What, exactly, constitutes a living wage? Does it vary by location? Is it the same for everyone? Regardless of the time actually spent working? Is my ability to perform part of the equation? Does it include cell phones and internet access? Expensive bourbon? Cheap bourbon? If you get paid a living wage and decide to spend a more, does the living wage automatically increase to cover it? If I make a poor financial decision, should I just be given more? Are there any limits?
I’m sure my questions sound facetious, but they aren’t intended to be. If you boil down all economics you get to a single, logical concept: an exchange of values. One freely exchanging something of value with another. Any system that deviates from this concept cannot function. For example, if you had a car for sale (let’s assume you earned the money for the car yourself, through your own hard work) and were reasonably asking $5,000 for it and I answered your ad and offered you $1,200 because I needed it to get to work, would you accept my offer? Would you be a bad person if you didn’t? You wrote, “ You are a terrible person if you don’t think someone willing to work deserves the basics.” If we adopted an economy based on this viewpoint it would become your responsibility to provide for me financially. How hard do you want to work to support me?
My employer makes money by providing goods to people at a price (value) that both parties believe is fair. If my employer began paying its employees more than they contribute, the prices they charge would no longer be sufficient to cover their expenses. In order to exist, they would have to charge more for their products. The problem is that other companies also provide these products, but now at lower prices than my employer. Consumers would then stop buying our products and the company would eventually close. There is no way around this basic fact. Yes, it would be gratifying if everyone with a true need could have it met, but it simply isn’t sustainable.
I haven’t any responses from the folks that have taken exception with the author of the genesis article promote unfair trade practices or suggested that there aren’t some people struggling financially despite honest effort.

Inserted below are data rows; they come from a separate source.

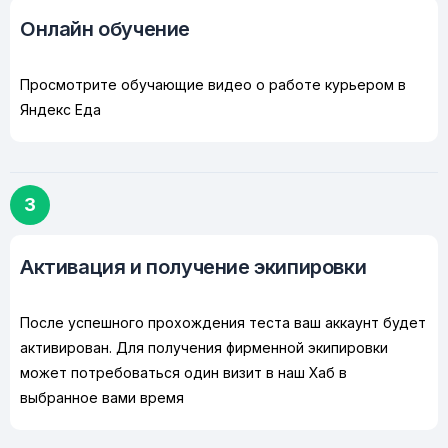
Онлайн обучение
Просмотрите обучающие видео о работе курьером в
Яндекс Еда
3
Активация и получение экипировки
После успешного прохождения теста ваш аккаунт будет
активирован. Для получения фирменной экипировки
может потребоваться один визит в наш Хаб в
выбранное вами время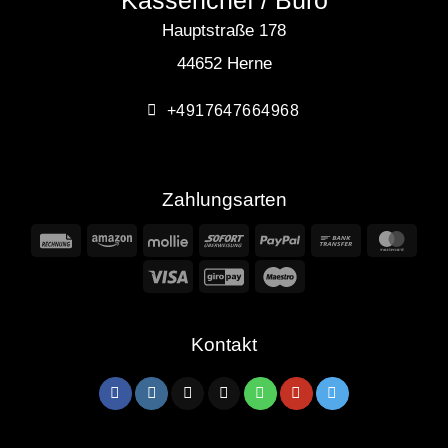
Hauptstraße 178
44652 Herne
+4917647664968
Zahlungsarten
Rechung
Amazon
Mollie
Sofort
PayPal
Bank
Mast
Transfer
Visa
GiroPay
Maestro
Kontakt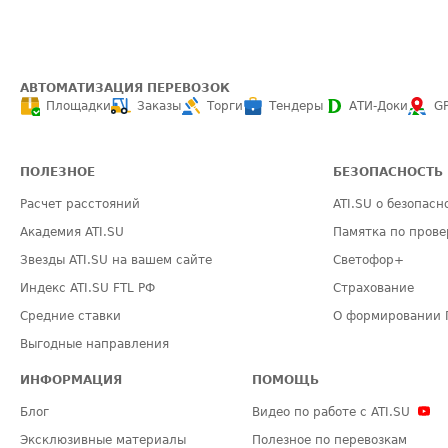
АВТОМАТИЗАЦИЯ ПЕРЕВОЗОК
Площадки
Заказы
Торги
Тендеры
АТИ-Доки
G
ПОЛЕЗНОЕ
БЕЗОПАСНОСТЬ
Расчет расстояний
ATI.SU о безопасн
Академия ATI.SU
Памятка по прове
Звезды ATI.SU на вашем сайте
Светофор+
Индекс ATI.SU FTL РФ
Страхование
Средние ставки
О формировании 
Выгодные направления
ИНФОРМАЦИЯ
ПОМОЩЬ
Блог
Видео по работе с ATI.SU
Эксклюзивные материалы
Полезное по перевозкам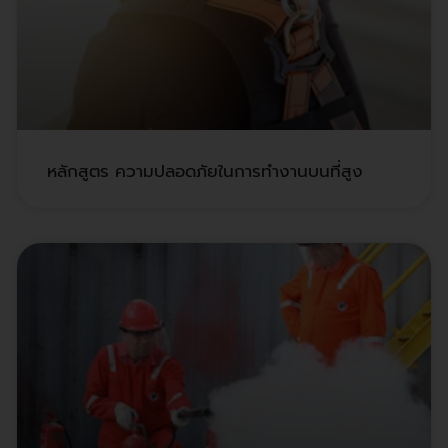
หลักสูตร ความปลอดภัยในการทำงานบนที่สูง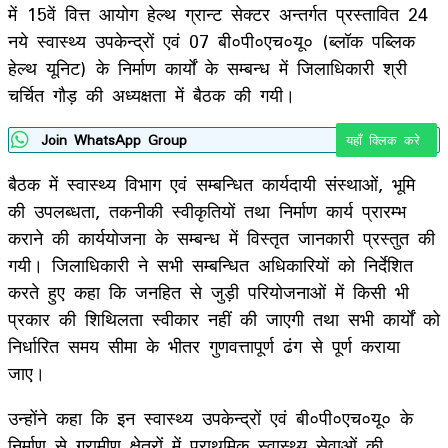
में 15वें वित्त आयोग हेल्थ ग्रान्ट सेक्टर अन्तर्गत प्रस्तावित 24
नये स्वास्थ्य उपकेन्द्रों एवं 07 बी०पी०एच०यू० (ब्लॉक पब्लिक
हेल्थ यूनिट) के निर्माण कार्यों के सम्बन्ध में जिलाधिकारी श्री
चर्चित गौड़ की अध्यक्षता में बैठक की गयी।
Join WhatsApp Group
यहाँ क्लिक करे
बैठक में स्वास्थ्य विभाग एवं सम्बन्धित कार्यदायी संस्थाओं, भूमि
की उपलब्धता, तकनीकी स्वीकृतियों तथा निर्माण कार्य प्रारम्भ
कराने की कार्ययोजना के सम्बन्ध में विस्तृत जानकारी प्रस्तुत की
गयी। जिलाधिकारी ने सभी सम्बन्धित अधिकारियों को निर्देशित
करते हुए कहा कि जनहित से जुड़ी परियोजनाओं में किसी भी
प्रकार की शिथिलता स्वीकार नहीं की जाएगी तथा सभी कार्यों को
निर्धारित समय सीमा के भीतर गुणवत्तापूर्ण ढंग से पूर्ण कराया
जाए।
उन्होंने कहा कि इन स्वास्थ्य उपकेन्द्रों एवं बी०पी०एच०यू० के
निर्माण से ग्रामीण क्षेत्रों में प्राथमिक स्वास्थ्य सेवाओं की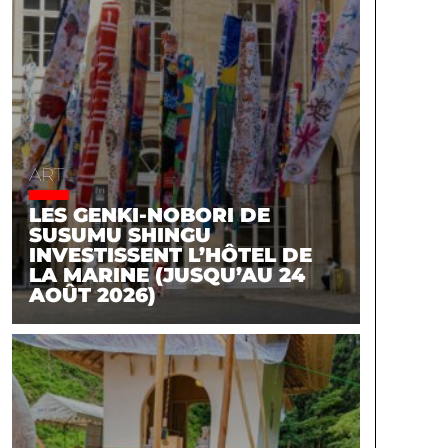
ART
LES GENKI-NOBORI DE
SUSUMU SHINGU
INVESTISSENT L’HÔTEL DE
LA MARINE (JUSQU’AU 24
AOÛT 2026)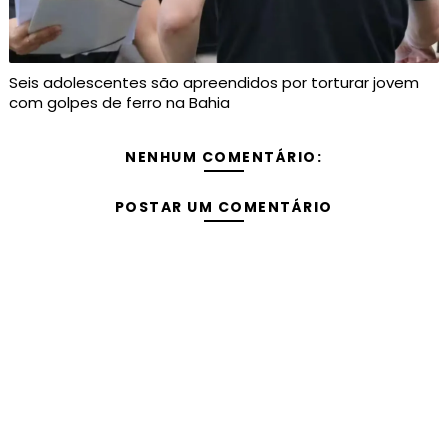
Seis adolescentes são apreendidos por torturar jovem
com golpes de ferro na Bahia
NENHUM COMENTÁRIO:
POSTAR UM COMENTÁRIO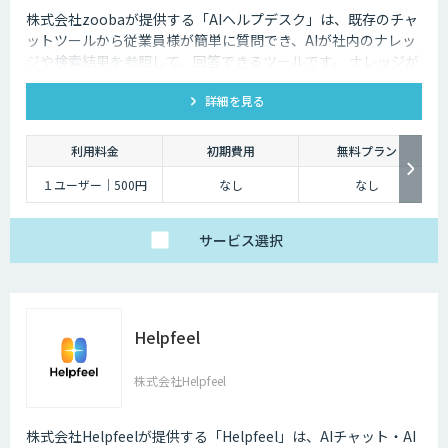
株式会社zoobaが提供する「AIヘルプデスク」は、既存のチャ
ットツールから従業員様が簡単に質問でき、AIが社内のナレッ
ジや検索結果を参照して、回答できるツールです。 ナレッジが
ないものは、チケットが作成され、フィードバックを行うこと
詳細を見る
でナレッジを追加が可能です。
利用料金
初期費用
無料プラン
１ユーザー｜500円
なし
なし
サービス
選択
Helpfeel
株式会社Helpfeel
株式会社Helpfeelが提供する「Helpfeel」は、AIチャット・AI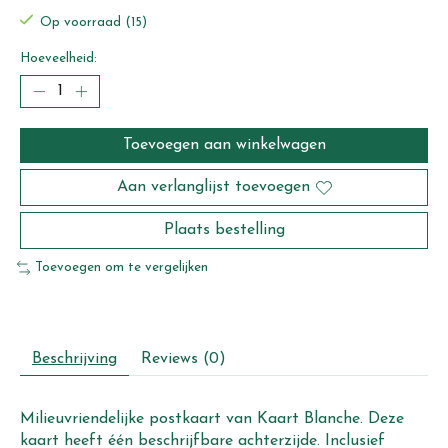
Op voorraad (15)
Hoeveelheid:
Toevoegen aan winkelwagen
Aan verlanglijst toevoegen
Plaats bestelling
Toevoegen om te vergelijken
Beschrijving
Reviews (0)
Milieuvriendelijke postkaart van Kaart Blanche. Deze
kaart heeft één beschrijfbare achterzijde. Inclusief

What they have observed, however, is that the genesis author’s letter does not describe that situation. Rather, she describes her own poor financial decisions but takes no responsibility for them. She implies that Yelp bears responsibility for her decision to lease an apartment that she could not afford and that the company should compensate her at a level greater than her contribution because of it. She seems oblivious to the fact that had she made a single different decision with respect to living arrangements, she would have more money left over for things like food and car repairs. She expresses no acknowledgement of the ways in which her former employer was providing more than the common employer-employee social contact via free health insurance and substantial food provision, but actually criticizes the company because it did not also pay for her personal groceries. We aren’t critical of the genesis article author because we have no empathy for those who are struggling despite a good faith effort. We are critical of her precisely because we have empathy for those people. And she isn’t one of them.